Wuppertaler Sinfoniker: Britische Weihnachtsmusik überzeugte

Wuppertaler Sinfoniker: Britische Weihnachtsmusik überzeugte

Sinfonieorchester spielte Werke von Ralph Vaughan Williams. Weihnachtskonzert in der Stadthalle sorgte für Jubel im Publikum.

Wuppertal. Es sind vielleicht Pi mal Daumen eine Hand voll Komponisten, die außerhalb von Großbritannien in aller Munde sind. Henry Purcell aus der Zeit des Barock oder der 1976 gestorbene Benjamin Britten sind Personen, die wohl alle Klassikfans kennen. Ralph Vaughan Williams (1872-1958) gehört auch dazu. Nur stehen seine Werke selten auf Konzertprogrammen.

Nach Jahren, in denen das Sinfonieorchester Wuppertal überwiegend die „Egerländer Welthits der Klassik“ gespielt hat, scheint sich allmählich die Programmatik hin zu einer nicht ganz so alltäglichen Musik geändert zu haben. Es wird somit seinem Auftrag wieder mehr gerecht, einen breitgefächerten Bereich bis hin zur zeitgenössichen Musik anzubieten.

Ein Anzeichen dafür war das Weihnachtskonzert am ersten Feiertag im sehr gut besuchten Großen Saal der Historischen Stadthalle. Man machte sich bewusst, dass es auch in England Musik zum Christfest gibt, darunter auch solche von besagtem Vaughan Williams. Ob sein „Hodie“ aus den Entstehungsjahren 1953/54 in Wuppertal schon einmal aufgeführt wurde? Keine Ahnung. Vielleicht ruht die Antwort darauf irgendwo im Stadtarchiv, oder Musikhistoriker müssten danach einmal auf die Suche gehen.

Einem großen Teil des Publikums war das knapp einstündige Werk fremd, entgegen dem Sprichwort „Was der Bauer nicht kennt, frisst er nicht“ zeigte es sich aber sehr neugierig auf die Aufführung. Ein gemäßigt modernes Stück mit viel spätromantischem Kolorit war zu erleben, das die Zuhörer in seinen Bann zog. Unter der versierten und umsichtigen Leitung des englischen Dirigenten Hilary Griffiths - bis vor der Intendantenära Toshiyuki Kamiokas musikalischer Oberleiter der Wuppertaler Bühnen - gelang dem städtischen Orchester eine nuancierte wie packende Gestaltung der mannigfaltigen Klangfarben des Stücks.

Auch der Chor der Konzertgesellschaft (Einstudierung: Georg Leisse) und der Knabenchor der Wuppertaler Kurrende (Einstudierung: Stephan Hensen) zeigten sich bestens disponiert. Ihre glasklaren, harmonischen Gesänge sprachen an. Außerdem gestalteten Dorothea Brandt (Sopran), Dominik Wortig (Tenor) und Robert Bork (Bariton) ihre Partien sehr ausdrucksstark. So verwunderte es nicht, dass der langanhaltende Beifall des Publikums mit Bravo-Rufen gespickt war.
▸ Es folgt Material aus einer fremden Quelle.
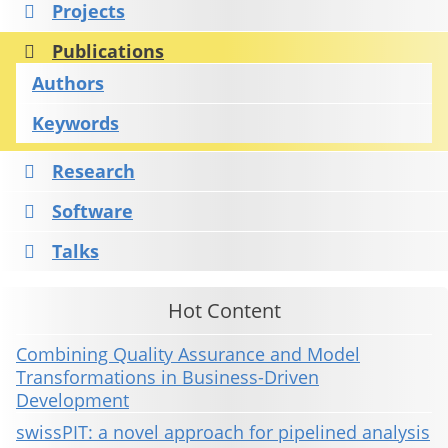
Projects
Publications
Authors
Keywords
Research
Software
Talks
Hot Content
Combining Quality Assurance and Model
Transformations in Business-Driven
Development
swissPIT: a novel approach for pipelined analysis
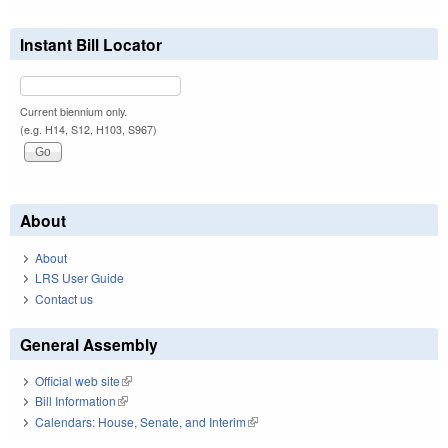
Instant Bill Locator
Current biennium only.
(e.g. H14, S12, H103, S967)
About
About
LRS User Guide
Contact us
General Assembly
Official web site
(link is external)
Bill Information
(link is external)
Calendars: House, Senate, and Interim
(link is external)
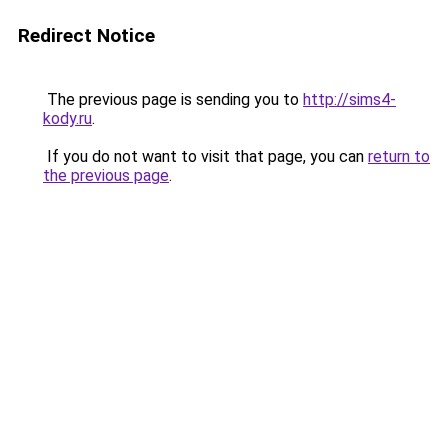
Redirect Notice
The previous page is sending you to
http://sims4-
kody.ru
.
If you do not want to visit that page, you can
return to
the previous page
.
Doch nicht genug mit Musik von Vaughan Williams: Seine „Fantasia on a Theme by Thomas Tallis“ für doppeltes Streichorchester“ (1910/19) und „Fantasia on Christmas Carols“ (1912) für Bariton, Chor und Orchester erklangen genauso gehaltvoll.

Dabei wurde zwischendurch im Auditorium getuschelt. „Schön, dass Michael Kempa wieder gesund ist“, so eine Bemerkung. Gemeint ist der Solocellist, der mit leidenschaftlichen solistischen Einlagen beeindruckte. Dem standen bei der Tallis-Fantasie die anderen Solisten an den ersten Streicherpulten in nichts nach.

Und bei den „Weihnachtsliedern“ harmonierten Bork, die Choristen der Konzertgesellschaft und die städtischen Sinfoniker vorzüglich miteinander. Dann gab es noch das kurze Lied „All Bells in Paradise“ für Chor und Orchester des zeitgenössischen englischen Chorleiters und Komponisten John Rutter.

Man konnte hier in traumhaft schönen beseelten Klängen schwelgen. Eins wurde beim umjubelten städtischen Weihnachtskonzert deutlich: Die Wuppertaler Musikfreunde wollen nicht immer nur Highlights der Klassik hören. Die für viele Gäste fremde englische Weihnachtsmusik kam jedenfalls unglaublich gut an. Manche trachten sogar danach, sich einen Tonträger mit „Hodie“ darauf zu besorgen.